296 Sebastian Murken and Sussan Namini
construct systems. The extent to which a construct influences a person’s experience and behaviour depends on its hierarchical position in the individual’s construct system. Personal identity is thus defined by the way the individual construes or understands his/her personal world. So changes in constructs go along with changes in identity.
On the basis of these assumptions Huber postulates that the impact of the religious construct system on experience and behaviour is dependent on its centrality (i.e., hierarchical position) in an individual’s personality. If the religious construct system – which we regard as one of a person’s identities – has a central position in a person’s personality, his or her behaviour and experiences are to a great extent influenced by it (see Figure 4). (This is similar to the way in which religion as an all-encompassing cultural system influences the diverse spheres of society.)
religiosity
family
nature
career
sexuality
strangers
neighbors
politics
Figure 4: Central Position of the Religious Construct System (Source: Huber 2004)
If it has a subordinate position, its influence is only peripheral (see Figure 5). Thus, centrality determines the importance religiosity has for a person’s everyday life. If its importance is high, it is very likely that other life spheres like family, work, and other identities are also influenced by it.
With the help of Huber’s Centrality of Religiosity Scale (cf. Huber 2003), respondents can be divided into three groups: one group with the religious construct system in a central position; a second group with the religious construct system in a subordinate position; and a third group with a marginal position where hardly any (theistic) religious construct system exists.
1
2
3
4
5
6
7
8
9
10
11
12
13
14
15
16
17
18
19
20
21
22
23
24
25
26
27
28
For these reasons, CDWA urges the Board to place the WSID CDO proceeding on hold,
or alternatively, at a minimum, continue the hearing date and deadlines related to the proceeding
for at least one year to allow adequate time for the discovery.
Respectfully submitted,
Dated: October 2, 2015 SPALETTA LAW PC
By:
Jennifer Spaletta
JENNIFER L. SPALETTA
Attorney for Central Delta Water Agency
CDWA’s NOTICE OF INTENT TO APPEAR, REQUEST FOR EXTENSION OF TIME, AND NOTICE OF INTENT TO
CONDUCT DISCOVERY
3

= WHAT YOU NEED TO DO =
Please copy every line of the records above in which "proceeding" appears.

= RESULT =
For these reasons, CDWA urges the Board to place the WSID CDO proceeding on hold,
or alternatively, at a minimum, continue the hearing date and deadlines related to the proceeding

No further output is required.